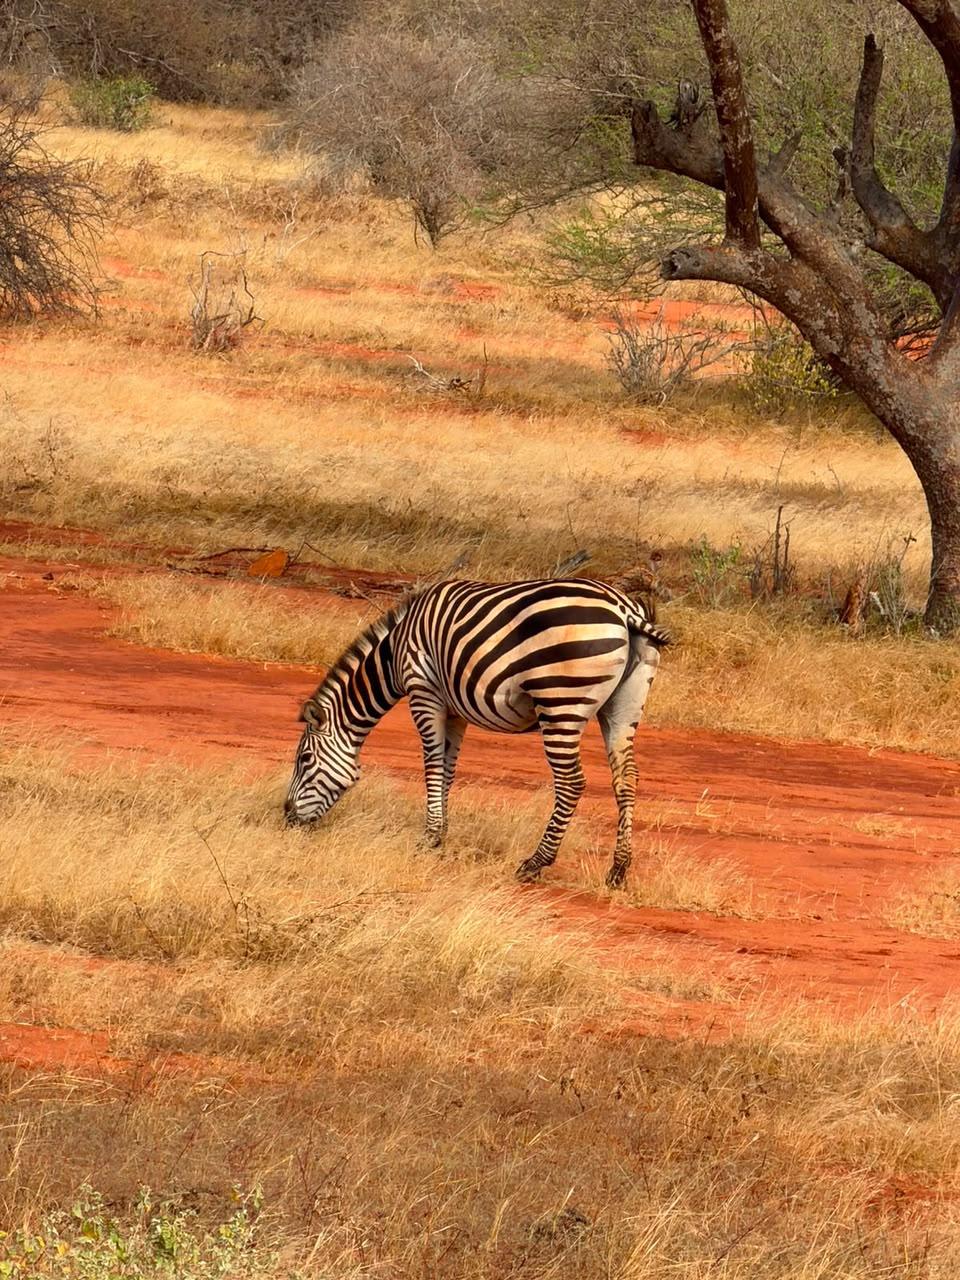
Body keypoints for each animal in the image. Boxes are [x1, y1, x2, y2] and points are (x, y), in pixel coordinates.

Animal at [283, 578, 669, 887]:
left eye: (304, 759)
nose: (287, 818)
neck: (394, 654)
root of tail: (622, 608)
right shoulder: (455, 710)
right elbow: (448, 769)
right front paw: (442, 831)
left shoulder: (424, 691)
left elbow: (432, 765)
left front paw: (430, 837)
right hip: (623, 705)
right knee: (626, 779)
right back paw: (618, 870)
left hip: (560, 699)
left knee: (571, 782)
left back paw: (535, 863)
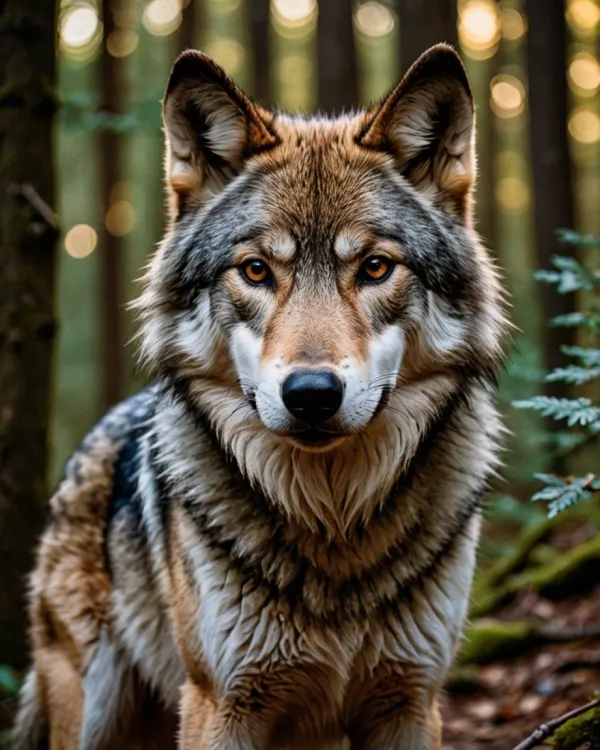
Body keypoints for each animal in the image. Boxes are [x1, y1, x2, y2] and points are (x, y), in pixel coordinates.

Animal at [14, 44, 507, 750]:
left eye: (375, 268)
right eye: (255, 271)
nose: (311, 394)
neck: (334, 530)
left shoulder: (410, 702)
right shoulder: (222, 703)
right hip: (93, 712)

☆ ☆ ☆

WHAT NEEDS TO BE DONE :: In the records above, how many lines include "left"? Give that number and nothing more.

ANSWER SECTION :: 9